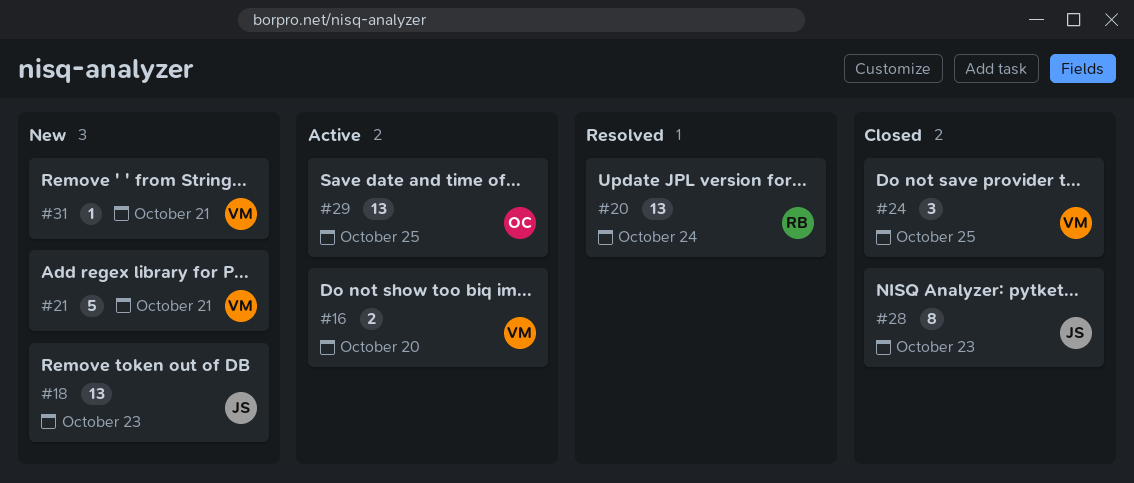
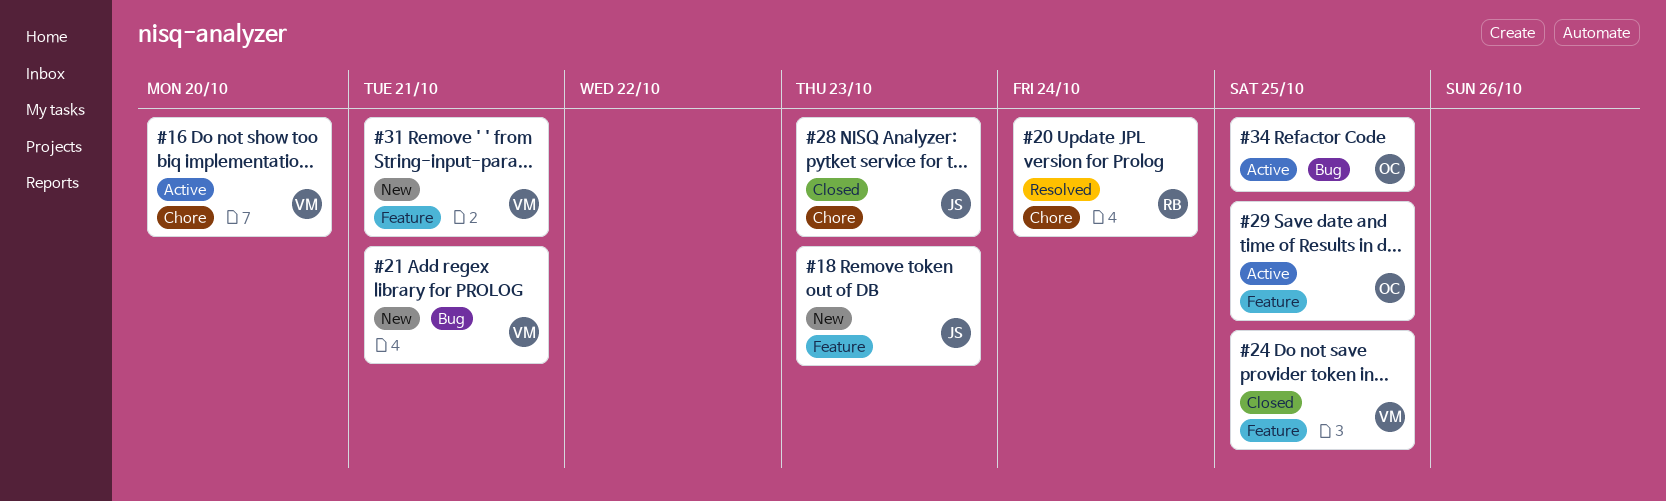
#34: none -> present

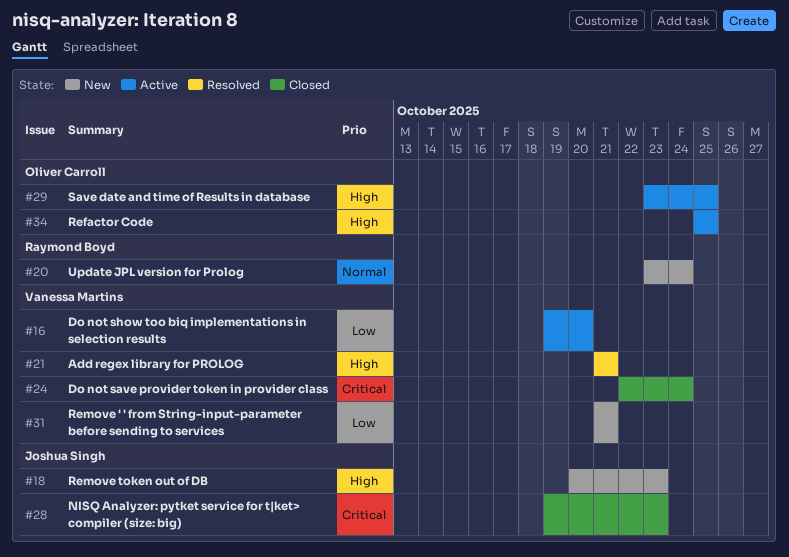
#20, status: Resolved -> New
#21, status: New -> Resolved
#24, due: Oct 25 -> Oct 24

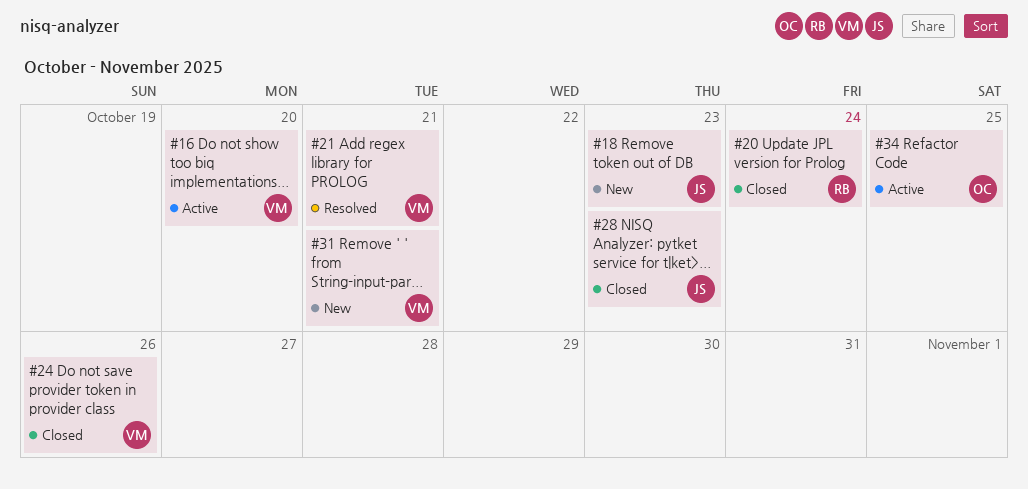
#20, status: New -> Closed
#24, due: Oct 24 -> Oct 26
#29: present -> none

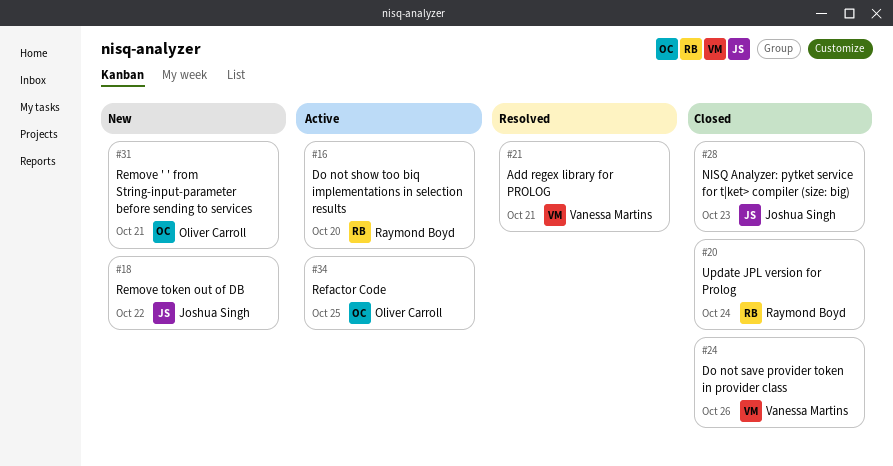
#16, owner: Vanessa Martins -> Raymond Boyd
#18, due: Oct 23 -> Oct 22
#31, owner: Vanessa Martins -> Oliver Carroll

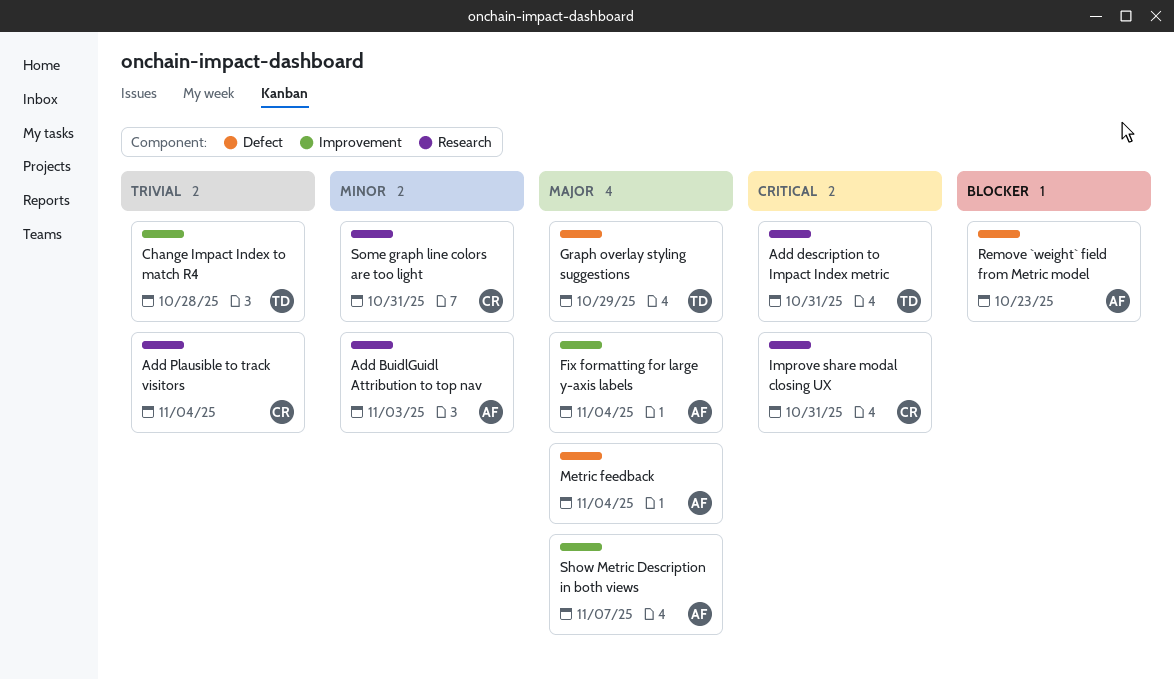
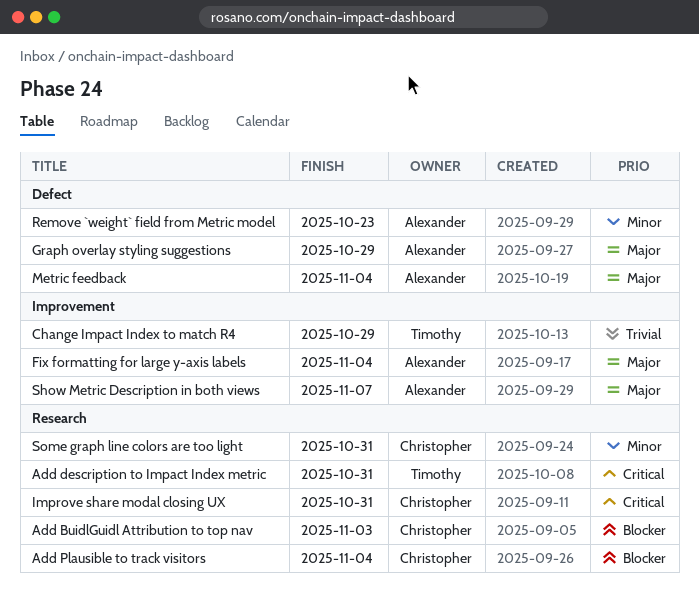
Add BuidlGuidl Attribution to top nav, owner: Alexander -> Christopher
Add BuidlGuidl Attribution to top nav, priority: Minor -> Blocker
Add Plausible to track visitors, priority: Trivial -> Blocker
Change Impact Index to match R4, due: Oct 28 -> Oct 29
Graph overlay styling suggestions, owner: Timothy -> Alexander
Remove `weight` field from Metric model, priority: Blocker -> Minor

Task to carry out: Wherever the string "Vanessa" appears in the records above, copy the line it sits in.

Written response:
#16, owner: Vanessa Martins -> Raymond Boyd
#31, owner: Vanessa Martins -> Oliver Carroll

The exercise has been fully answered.